L'écrivain et voyageur Julien Blanc-Gras a eu la surprise de découvrir un ouvrage publié sous son nom — qu'il n'a jamais écrit, raconte Le Monde. Derrière cette mésaventure, une usurpation d'identité rendue possible par l'intelligence artificielle, qui permet de générer à la chaîne des textes et de les commercialiser sous le nom d'auteurs réels, relate également Télérama.

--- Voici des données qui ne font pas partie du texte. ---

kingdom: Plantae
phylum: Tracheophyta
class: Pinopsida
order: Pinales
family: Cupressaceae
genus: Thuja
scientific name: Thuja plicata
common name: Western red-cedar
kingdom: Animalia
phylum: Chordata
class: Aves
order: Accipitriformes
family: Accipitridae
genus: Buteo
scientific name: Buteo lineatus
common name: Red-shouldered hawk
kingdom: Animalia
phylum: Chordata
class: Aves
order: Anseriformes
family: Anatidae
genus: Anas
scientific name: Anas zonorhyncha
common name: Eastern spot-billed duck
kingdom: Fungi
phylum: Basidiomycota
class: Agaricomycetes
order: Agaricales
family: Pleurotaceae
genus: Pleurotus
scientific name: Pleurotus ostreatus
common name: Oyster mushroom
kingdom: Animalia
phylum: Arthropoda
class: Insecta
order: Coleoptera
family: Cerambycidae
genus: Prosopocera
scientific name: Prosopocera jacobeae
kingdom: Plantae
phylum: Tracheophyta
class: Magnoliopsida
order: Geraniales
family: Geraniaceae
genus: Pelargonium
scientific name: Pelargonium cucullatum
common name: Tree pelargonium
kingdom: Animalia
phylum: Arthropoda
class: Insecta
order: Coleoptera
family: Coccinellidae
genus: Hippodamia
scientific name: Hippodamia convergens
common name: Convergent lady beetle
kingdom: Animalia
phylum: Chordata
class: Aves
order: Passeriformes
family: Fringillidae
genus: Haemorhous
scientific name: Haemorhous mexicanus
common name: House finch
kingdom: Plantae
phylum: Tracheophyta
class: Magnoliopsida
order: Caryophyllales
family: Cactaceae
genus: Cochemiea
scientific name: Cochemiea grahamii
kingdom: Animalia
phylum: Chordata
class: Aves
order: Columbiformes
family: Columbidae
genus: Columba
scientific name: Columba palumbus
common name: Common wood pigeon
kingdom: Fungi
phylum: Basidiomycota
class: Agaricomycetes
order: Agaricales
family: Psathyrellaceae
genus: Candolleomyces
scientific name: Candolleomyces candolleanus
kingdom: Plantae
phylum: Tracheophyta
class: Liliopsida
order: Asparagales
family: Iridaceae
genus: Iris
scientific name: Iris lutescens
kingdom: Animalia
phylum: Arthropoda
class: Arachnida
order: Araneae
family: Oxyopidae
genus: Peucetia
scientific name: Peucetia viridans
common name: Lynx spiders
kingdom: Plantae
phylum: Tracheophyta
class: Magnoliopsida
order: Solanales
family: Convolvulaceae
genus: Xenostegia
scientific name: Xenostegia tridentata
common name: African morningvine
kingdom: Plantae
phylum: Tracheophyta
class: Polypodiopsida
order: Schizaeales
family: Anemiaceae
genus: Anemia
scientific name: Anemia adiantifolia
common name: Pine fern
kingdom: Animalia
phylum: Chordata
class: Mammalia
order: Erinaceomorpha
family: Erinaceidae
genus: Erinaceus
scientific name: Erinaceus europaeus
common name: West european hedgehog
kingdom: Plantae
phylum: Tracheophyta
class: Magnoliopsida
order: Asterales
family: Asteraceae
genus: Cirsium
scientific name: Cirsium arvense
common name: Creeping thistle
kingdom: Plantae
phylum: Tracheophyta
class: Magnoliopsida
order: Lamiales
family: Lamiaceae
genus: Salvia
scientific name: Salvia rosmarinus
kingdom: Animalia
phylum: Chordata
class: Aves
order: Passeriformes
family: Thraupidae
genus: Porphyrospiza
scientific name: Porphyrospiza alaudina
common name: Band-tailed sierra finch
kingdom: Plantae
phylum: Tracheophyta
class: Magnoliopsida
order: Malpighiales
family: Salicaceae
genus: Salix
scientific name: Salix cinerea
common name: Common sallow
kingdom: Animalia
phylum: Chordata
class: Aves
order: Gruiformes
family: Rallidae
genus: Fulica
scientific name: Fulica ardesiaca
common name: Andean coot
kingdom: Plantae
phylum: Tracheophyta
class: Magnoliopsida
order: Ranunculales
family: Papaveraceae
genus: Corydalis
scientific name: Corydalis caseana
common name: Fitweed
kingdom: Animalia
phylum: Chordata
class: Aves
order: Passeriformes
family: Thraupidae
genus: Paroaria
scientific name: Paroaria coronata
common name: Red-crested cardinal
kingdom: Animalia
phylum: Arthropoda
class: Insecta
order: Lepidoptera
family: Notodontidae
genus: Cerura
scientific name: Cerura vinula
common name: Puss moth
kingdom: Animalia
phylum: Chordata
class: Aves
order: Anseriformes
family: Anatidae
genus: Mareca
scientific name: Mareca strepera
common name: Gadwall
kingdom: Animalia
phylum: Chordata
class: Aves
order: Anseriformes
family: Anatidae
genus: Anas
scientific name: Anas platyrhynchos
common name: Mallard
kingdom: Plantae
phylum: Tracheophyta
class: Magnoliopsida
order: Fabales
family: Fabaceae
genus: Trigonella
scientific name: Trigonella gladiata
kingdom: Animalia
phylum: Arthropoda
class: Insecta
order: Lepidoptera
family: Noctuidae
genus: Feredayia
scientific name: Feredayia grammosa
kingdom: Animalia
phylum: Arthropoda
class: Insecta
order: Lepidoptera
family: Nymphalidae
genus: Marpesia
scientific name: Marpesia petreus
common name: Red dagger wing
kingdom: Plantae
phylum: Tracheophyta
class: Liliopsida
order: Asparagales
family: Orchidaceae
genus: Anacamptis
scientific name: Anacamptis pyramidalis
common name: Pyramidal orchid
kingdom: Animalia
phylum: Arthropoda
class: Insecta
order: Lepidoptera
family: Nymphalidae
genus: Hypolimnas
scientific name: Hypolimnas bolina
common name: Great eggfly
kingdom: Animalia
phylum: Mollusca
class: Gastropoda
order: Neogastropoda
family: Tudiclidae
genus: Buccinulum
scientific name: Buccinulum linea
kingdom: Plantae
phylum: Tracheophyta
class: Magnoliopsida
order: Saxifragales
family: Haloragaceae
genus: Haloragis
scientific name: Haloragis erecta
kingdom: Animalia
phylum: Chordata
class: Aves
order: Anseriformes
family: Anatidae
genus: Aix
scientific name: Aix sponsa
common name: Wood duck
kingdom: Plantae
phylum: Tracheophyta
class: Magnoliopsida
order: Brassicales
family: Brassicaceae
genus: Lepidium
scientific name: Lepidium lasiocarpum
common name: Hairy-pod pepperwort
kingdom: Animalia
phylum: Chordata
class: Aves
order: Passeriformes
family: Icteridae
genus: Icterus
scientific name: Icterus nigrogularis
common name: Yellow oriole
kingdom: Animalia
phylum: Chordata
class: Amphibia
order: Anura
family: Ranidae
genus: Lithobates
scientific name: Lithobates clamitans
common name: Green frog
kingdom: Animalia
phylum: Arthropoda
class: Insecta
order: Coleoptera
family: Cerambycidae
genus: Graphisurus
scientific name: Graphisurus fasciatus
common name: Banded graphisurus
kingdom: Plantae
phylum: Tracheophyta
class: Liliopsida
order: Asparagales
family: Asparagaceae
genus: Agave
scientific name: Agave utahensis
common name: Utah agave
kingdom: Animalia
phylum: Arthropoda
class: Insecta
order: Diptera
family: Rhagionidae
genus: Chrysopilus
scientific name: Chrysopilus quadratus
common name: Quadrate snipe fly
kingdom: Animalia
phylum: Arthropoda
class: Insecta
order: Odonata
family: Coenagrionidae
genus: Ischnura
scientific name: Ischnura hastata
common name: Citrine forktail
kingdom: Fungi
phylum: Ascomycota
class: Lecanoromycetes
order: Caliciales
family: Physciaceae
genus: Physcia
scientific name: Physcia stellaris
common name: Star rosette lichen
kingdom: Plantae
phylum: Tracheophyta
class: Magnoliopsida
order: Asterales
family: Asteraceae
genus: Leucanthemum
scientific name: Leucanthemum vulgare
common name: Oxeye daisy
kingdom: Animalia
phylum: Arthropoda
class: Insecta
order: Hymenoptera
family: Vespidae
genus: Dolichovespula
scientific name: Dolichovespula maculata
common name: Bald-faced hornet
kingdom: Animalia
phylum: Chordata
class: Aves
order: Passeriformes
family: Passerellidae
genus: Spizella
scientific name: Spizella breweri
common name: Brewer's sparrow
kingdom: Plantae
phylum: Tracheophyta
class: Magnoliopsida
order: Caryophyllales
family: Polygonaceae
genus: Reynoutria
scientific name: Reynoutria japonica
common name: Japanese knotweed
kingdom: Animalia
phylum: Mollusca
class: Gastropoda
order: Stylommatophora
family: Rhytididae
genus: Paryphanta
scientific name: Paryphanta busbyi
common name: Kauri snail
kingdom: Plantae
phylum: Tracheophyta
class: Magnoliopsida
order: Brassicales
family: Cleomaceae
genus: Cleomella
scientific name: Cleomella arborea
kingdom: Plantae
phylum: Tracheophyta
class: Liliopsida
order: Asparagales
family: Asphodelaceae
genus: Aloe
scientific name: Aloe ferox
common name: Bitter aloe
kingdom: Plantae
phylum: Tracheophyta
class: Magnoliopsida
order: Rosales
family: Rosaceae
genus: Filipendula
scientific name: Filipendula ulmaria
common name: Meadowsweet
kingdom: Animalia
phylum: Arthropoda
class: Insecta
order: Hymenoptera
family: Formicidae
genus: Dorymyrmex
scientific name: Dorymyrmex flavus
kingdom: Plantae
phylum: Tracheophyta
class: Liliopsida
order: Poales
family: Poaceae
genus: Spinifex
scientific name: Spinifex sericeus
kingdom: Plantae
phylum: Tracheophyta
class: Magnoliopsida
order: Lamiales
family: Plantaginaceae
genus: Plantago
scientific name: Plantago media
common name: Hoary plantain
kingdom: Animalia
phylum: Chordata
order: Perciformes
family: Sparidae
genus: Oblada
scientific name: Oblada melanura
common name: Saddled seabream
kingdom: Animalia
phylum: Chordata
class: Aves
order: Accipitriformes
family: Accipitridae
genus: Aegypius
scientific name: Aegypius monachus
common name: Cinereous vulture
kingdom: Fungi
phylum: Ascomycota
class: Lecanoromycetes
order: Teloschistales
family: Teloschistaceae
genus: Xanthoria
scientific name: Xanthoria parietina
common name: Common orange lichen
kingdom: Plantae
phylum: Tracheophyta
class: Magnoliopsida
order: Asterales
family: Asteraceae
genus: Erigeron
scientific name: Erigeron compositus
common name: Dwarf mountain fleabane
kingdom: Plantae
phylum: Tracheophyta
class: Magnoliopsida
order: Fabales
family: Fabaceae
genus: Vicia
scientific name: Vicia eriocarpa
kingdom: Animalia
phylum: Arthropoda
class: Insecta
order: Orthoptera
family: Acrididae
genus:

Un phénomène qui se répand

Le cas n'est pas isolé. Depuis l'essor des outils d'IA générative, des plateformes de vente en ligne voient apparaître des livres au contenu douteux, parfois signés de noms d'auteurs établis pour profiter de leur notoriété. Le procédé trompe le lecteur, nuit à la réputation des écrivains et pose la question du contrôle exercé — ou non — par les plateformes de distribution.

Des enjeux de droit et de confiance

L'affaire soulève plusieurs problèmes : atteinte au droit d'auteur et au droit à l'image, défaillance des mécanismes de vérification, difficulté à faire retirer rapidement ces contenus. Pour les auteurs, se retrouver associés à un texte qu'ils n'ont pas écrit est une atteinte directe à leur travail et à leur crédibilité. Pour le lecteur, c'est la confiance même dans ce qu'il achète qui est en jeu.

La régulation à la traîne

Comme souvent avec l'IA, la technologie avance plus vite que les garde-fous. Le témoignage de Julien Blanc-Gras agit comme une alerte : il met en lumière une zone grise où l'identité d'un créateur peut être détournée à des fins commerciales, presque sans recours immédiat. Éditeurs, plateformes et pouvoirs publics sont appelés à renforcer les contrôles — avant que ce type d'usurpation ne se banalise.